El breve texto condensa no solo una manera muy plástica y gráfica de referir el
contenido, sino asimismo una ráfaga de lirismo y audacia que si se
compartimentara el pasaje en versos (de en torno a siete sílabas cada uno)
tendríamos un encantador poema con discursividad aparejada a las sinestesias
por entre las cuales se cuela la brisa insinuante del ingenio poético.
A
continuación ofrecemos otro ejemplo de esas corrientes de lírica beldad que se
filtran por los recovecos de la prosa umbraliana: “Salgo al jardín al
atardecer. Muere septiembre. Estoy bajo el pinabeto más cercano, que levanta
siete metros sobre mi cabeza. Si miro al cielo gris, el ramaje del árbol tiene
arquitectura interior de catedral. Supongo que fue al revés, que el gótico y
esas cosas nacieron a imitación de la naturaleza. Pero entre el templo y el
árbol yo opto por el árbol. Está aquí, lo miro todos los días, lleno de sol de
la mañana a la tarde, o respirando la calma, la nublada belleza del día”
(“Ibid.”, p. 20). El juego de personificaciones y sinestesias ensalzan la
referencia a un acto cotidiano elevándolo a recintos de honda poesía. Y sigue:
“Si miro a través del ramaje, el cielo está mucho más alto y todavía tiene luz
de tarde, un lento azul que se resiste a desaparecer. La corteza del árbol
tiene algo sagrado y salvaje, como el torso de un viejo animal muerto o la
aspereza de un dios” (“Ibid.”, pp. 20-21).
En
unas pocas líneas Umbral teje una égloga en prosa en la que los mimbres más
cotidianos son trocados en otra cosa merced a la fe engendradora de nuestro
literato: “he leído los periódicos, que son como grandes gaviotas de papel que
todavía vienen a picotear mi carroña periodística” (“Ibid.”, p. 21).
Estos
tres últimos pasajes traídos pertenecen a una jornada (lunes 29 de septiembre)
de las que engrosan una obra diarística; Umbral torna literaria orfebrería lo
que pudiera presumirse romo y plúmbeo. Riza la lisura, tirabuzonea lo inane
obrando algo edificantemente inspirado. Así acaba dicha jornada: “La algia del
hombro me duele dulcemente, se va disipando.
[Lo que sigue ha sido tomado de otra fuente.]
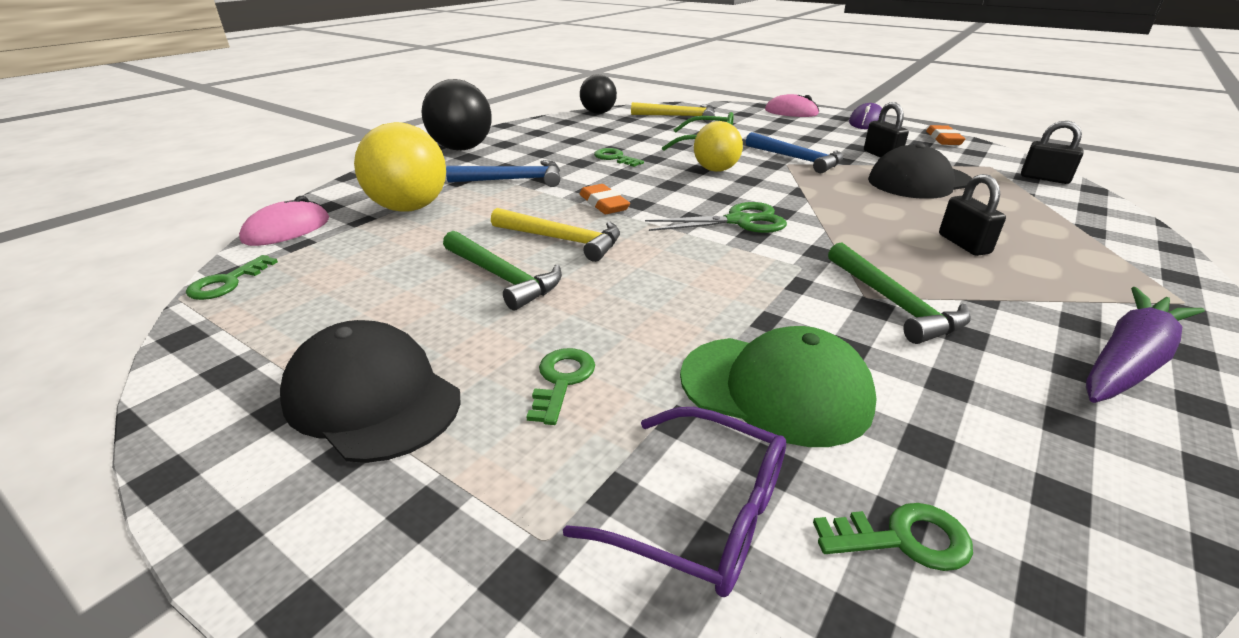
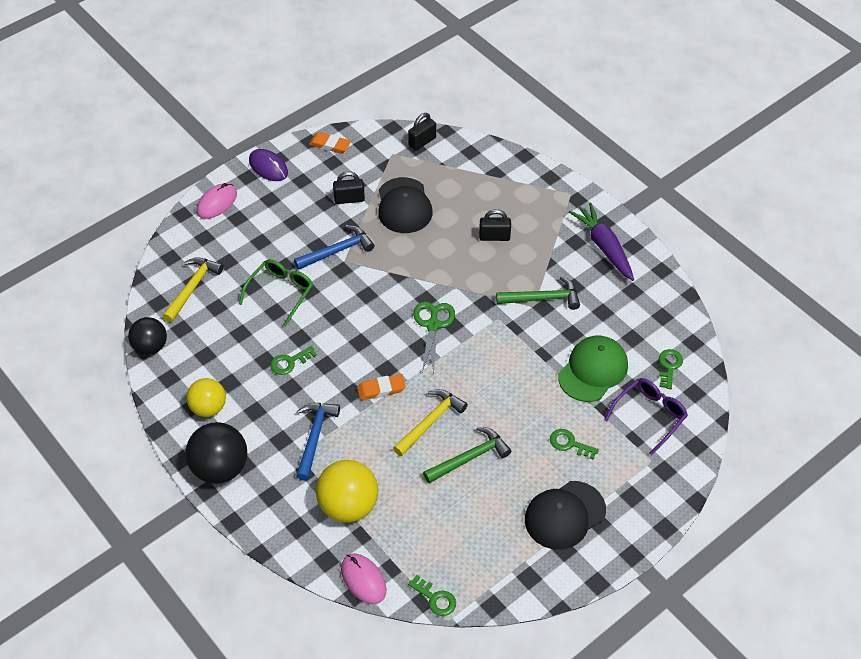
camera: 75 degrees left, 20 degrees up
yellow ball [694,121,743,172] -> yellow ball moved to [186,378,226,417]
Lástima, porque ya empezaba a
acostumbrarme” (“Ibid.”, p. 22).
Las
muestras aquí traídas nos ofrecen a un Francisco Umbral situado entre dos corrientes:
entre las corrientes de aire y los vientos furibundos de la vida, y esa cálida
y suave brisa, que se genera en muy determinados reductos literarios, a la cual
se abandonaba en última instancia nuestro escritor.